Oh and just to be clear Ms. Badham, I didn’t give a toss about any of these photos until your article. So if I get done for viewing them for context in this kind of debate, I’m fucking taking you down too for persuading me.

Showering with your socks on

Guess which national paper’s website I was reading from these headlines:

· Black man can’t pronounce Worcester.
· Mother has huge tits; take a look.
· Jedward nearly drown.
· Troubled star moans about being rich while in rehab.
· Kanye West is still a ‘GENIUS’.
· Clarkson: fat.

Of course it’s the Daily Mail. Well done to those who got it right, and for those who said The Sun or The Mirror, you win too, because all their news is the fucking same.

Even the BBC jumped on the pricktard band wagon with this little gem about Mohammed Abu Khdair. “Mohammed, pictured here taking a selfie, was a sixteen year old boy (reflective pause) with a fashionable haircut.”

Granted the Beeb don’t like talking about uncomfortable issues but Jesus, give us some credit. We don’t need a trail of delicious breadcrumbs to keep our interest in stories.

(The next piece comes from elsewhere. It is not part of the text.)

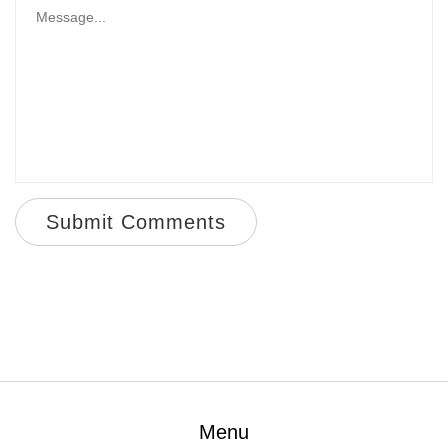
Submit Comments
Menu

If it wasn’t for Lee Camp’s Redacted Tonight on RT (Which you all should watch to prevent your brain rotting with stupidity) I may have already thrust my skull through the glass of the BBC front door and yelled “This pane is broken in case you hadn’t noticed” just to let them know what their ‘news’ broadcasts feel like to me.

Not all news is bad I suppose, there are some facts in amongst the bullshit. Some of those facts are even relevant. So maybe I should look at these specific stories I saw on the Daily Fail’s website.

I’m sure fashion is amazing. All those different fabrics and colours are like sooo in right now or not but the sheer amount of semi-celebrities caught stepping out of a petrol station toilet, larking about on a beach, rubbing themselves against a tree or throwing a pet down the lens is exhausting. The paparazzi must be like an army of ADHD-riddled snap addicts. A lovely dress that has an inbuilt coffee machine or a pair of sunglasses that can see through clothes sounds like great fashion news; Mrs Steven Gerrard’s post-meal pre-fag sarong and flip-flop combo does not.

The Mail generally hates ‘foreigners’ and non-whites but mocking the Labour MP Chukka Ummuna over his pronunciation of the word Worcester is the equivalent of mocking a Mail columnist over their pronunciation of the name Chukka Ummuna. They may as well have screamed the headline “MAN MAKES MISTAKE: NO HARM DONE”.

Some bird has obtained size HH breasts. This is basically just a subtle nod back to the days of the freak show. Add in a bit about her being a mother to have people hate her: story done.

Shia Lebouf got famous and drank a lot. Robin Thicke made a song about forcing his aging genitalia into teenage models and when his wife left he cried and made a song about that. Kanye’s mad and Clarkson’s fat. Am I the only one seeing this?

I didn’t cover Jedward nearly drowning as that’s the only bit of news I thought was worthwhile.

You shouldn’t read newspapers, listen to the radio or watch TV for anything. Sit in your house in darkness and put your tinfoil hat on, and your mild addiction to eating mayonnaise out of a Metallica cap and showering with your socks on may just hit the headlines. You’d love that five minutes of fame, wouldn’t you? You make me sick.